A bruxa que era espertalhona, respondeu dando-lhe um sacho pequenino que tirou do bolso:

— Vai fazer uma cova debaixo da acácia grande que está à entrada desta casa. Lá encontrarás o saco de dinheiro. Mas só o hás-de encontrar quando eu e esta dama, estivermos a salvo.

Nisto ouviu-se um estrondo enorme e no meio de grande fumarada apareceu a feiticeira Podetudo, furiosa, aos berros, aos saltos, fazendo caretas horríveis:

— Onde estão elas? Onde estão essas bruxas que se atreveram a enganar-me?

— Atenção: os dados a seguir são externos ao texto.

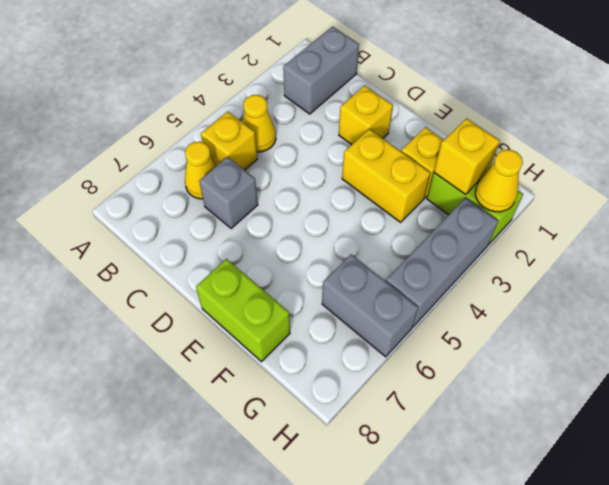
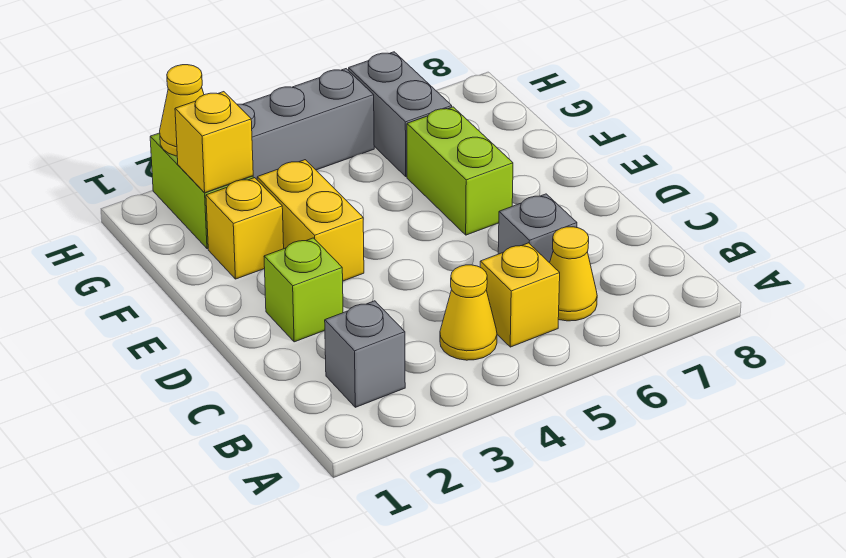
grey 1x2 brick [283,27,359,114] -> grey 1x1 brick [325,301,405,407]
yellow 1x1 brick [339,86,393,145] -> lime 1x1 brick [264,238,343,342]
lime 1x2 brick [196,259,290,362] -> lime 1x2 brick moved to [407,107,513,235]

Acordara com o espirro da dama Furabolos e logo percebera o que se passava; vinha como um furacão, disposta a vingar-se.

Mas a bruxa e a dama, tinham montado na vassoura e já ninguém as via, escondidas por detrás das nuvens.

Lá no palácio real, o Palonço Brutamontes, estava no seu aposento, sentado à janela, muito quieto e calado.

Desde aquêle passeio no rio, nunca mais ninguém lhe ouvira a voz. Nunca mais fizera uma brutalidade. Passava horas a cismar, com a cabeça encostada às mãos e a testa tôda franzida, no esfôrço que fazia para pensar.

Quando lá no barco se aproximara da princesa Smercantina para a atirar pelos ares, e que encontrara o seu olhar calmo e sereno, percebera de repente que havia uma fôrça muito maior do que a dos seus braços. A fôrça calma e invencível do amor verdadeiro , a fôrça de uma vontade pura e forte que nenhuma outra fôrça pode vencer. No seu coração, que o feitiço da Podetudo adormecera, acendera-se de repente uma grande claridade.

A princesa esteve muitos dias sem ir visitá-lo; e êle entristecera tanto que nem queria comer.

Por fim Smercantina, bateu-lhe uma bela manhã à porta do quarto. Furabolos e a bruxa tinham voltado e tinham dito à princesa o segrêdo do feitiço.

— Trago-te aqui mais nozes e mais figos — disse Smercantina com um sorriso lindo.

Nesse instante quebrou-se o feitiço. O Brutamontes caiu para a banda como se estivesse morto. E, quando à fôrça de cuidados e de amor, a princesa conseguiu fazê-lo voltar a si, o Brutamontes transformara-se no príncipe Maravilhas.

Levantou-se, ajoelhou aos pés de Smercantina e disse-lhe assim:

— Ai, princesa do meu coração! Fôste tu que me salvaste. Fôste tu que à fôrça de amor me livraste daquela prisão de estupidez e de brutalidade onde a maldade da feiticeira me tinha prêso. Sou o príncipe Maravilhas. Meu pai é um grande rei. E peço-te, Smercantina, que me perdôes a brutalidade e a estupidez de que tanto me envergonho. Queres casar comigo?

A princesa, abrasada de alegria, estendeu-lhe a mão e não pôde responder porque a sua felicidade era tão grande que nem a deixava falar.

As festas do casamento foram um esplendor. O rei, pai de Smercantina, não cabia em si de contente. O príncipe e a princesa viveram muitos e muitos anos, sempre muito amigos e felizes e tiveram muitos filhos tão lindos e bons como êles.